13. The article of claim 12, further comprising:

a single-surface casting mold engaging the heat resistant release sheet to impart the three-dimensional shape to the forming film.

14. The article of claim 12, wherein the heat resistant release sheet is a thermoplastic having a softening temperature below a thermoforming temperature of step (b) and a melting point above the thermoforming temperature.

15. The article of claim 12, wherein the forming film and heat resistant release sheet are primarily composed of a common thermoplastic polymer.

16. The article of claim 15, wherein the thermoplastic polymer is polycarbonate.

17. The article of claim 12, wherein the heat resistant release sheet has a melting temperature of at least about 200° C., a thermal conductivity at 23° C. of no more than about 0.40 W/(m*K), and a heat transfer coefficient of no more than about 0.40 W/(m*K)

18. The article of claim 12, wherein the heat resistant release sheet and backing film comprise, as a primary component, a polymer selected from the group consisting essentially of polystyrene, polyacrylic, polyvinyl, polyolefin, cellulose, Acrylonitrile-Butadiene-Styrene (ABS), polypropylene, polyettrelene, polycarbonates, inorganic-organic polymers having the chemical formula [R₂SiO]_n, where R is an organic functional group and mixtures and composites thereof.
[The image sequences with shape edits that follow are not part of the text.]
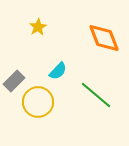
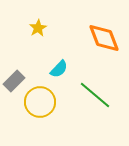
yellow star: moved 1 px down
cyan semicircle: moved 1 px right, 2 px up
green line: moved 1 px left
yellow circle: moved 2 px right
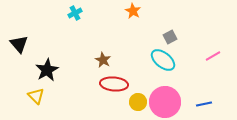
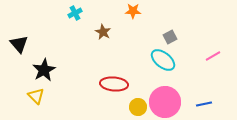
orange star: rotated 28 degrees counterclockwise
brown star: moved 28 px up
black star: moved 3 px left
yellow circle: moved 5 px down
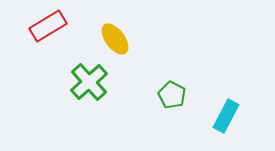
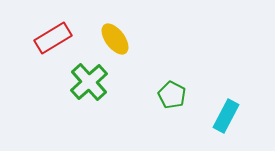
red rectangle: moved 5 px right, 12 px down
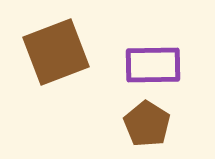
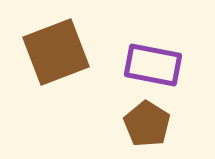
purple rectangle: rotated 12 degrees clockwise
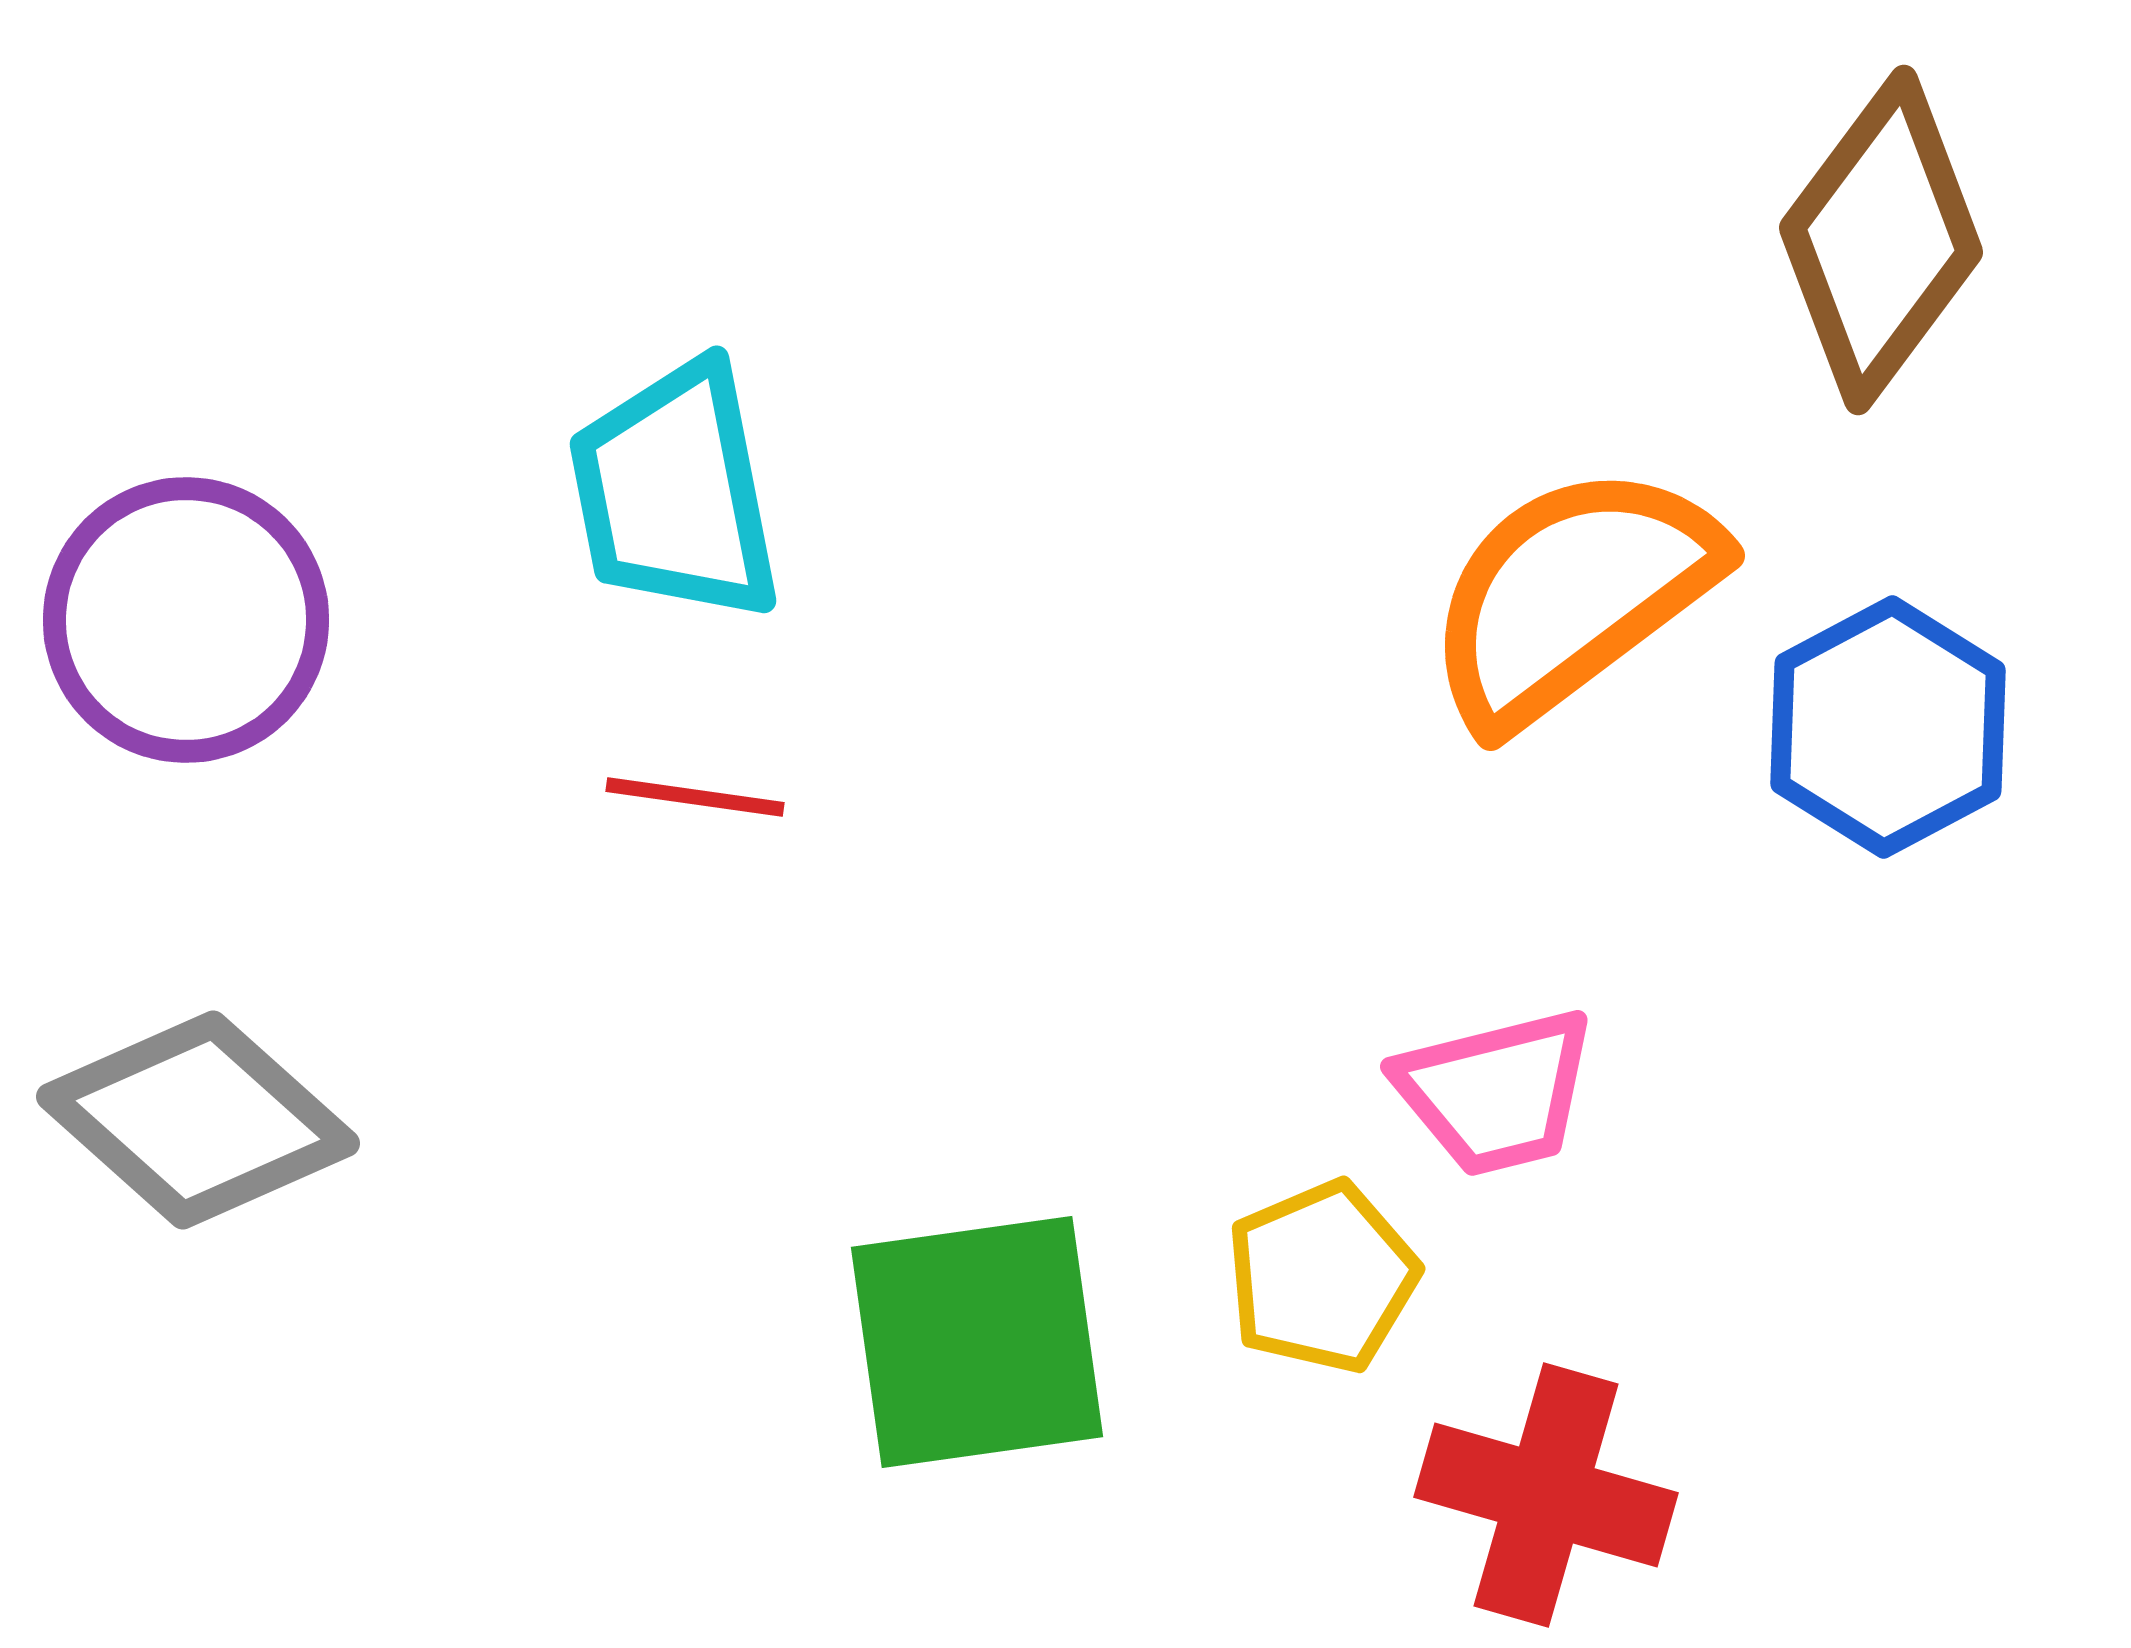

19. A method of forming a three dimensional molded article, comprising:

providing a substantially planar mold insert comprising flock having opposing first and second ends, a heat resistant release sheet, a layer of a release adhesive bonding first ends of the flock to the release sheet, a shape forming film, and a layer of a permanent adhesive bonding second ends of the flock to the shape forming film;

heating the mold insert to a forming temperature;

while at the forming temperature, contacting the mold insert with a temperature-controlled, single-surface mold;

maintaining the mold insert in contact with the single-surface mold until cooled to form a formed mold insert; and

thereafter removing the formed mold insert from the temperature-controlled, single-surface mold.

20. The method of claim 19, further comprising:

positioning the formed mold insert in an injection mold, a shape of the formed mold insert matching a shape of an interior surface of the injection mold;

while the formed mold insert is positioned in the mold, closing the injection mold;

introducing a molten resin in to a cavity in the mold, a surface of the cavity being defined by the forming film of the formed mold insert; and

after a determined period of time, removing a molded article from the mold, the molded article comprising the resin bonded to the forming film, the permanent adhesive, and the flock.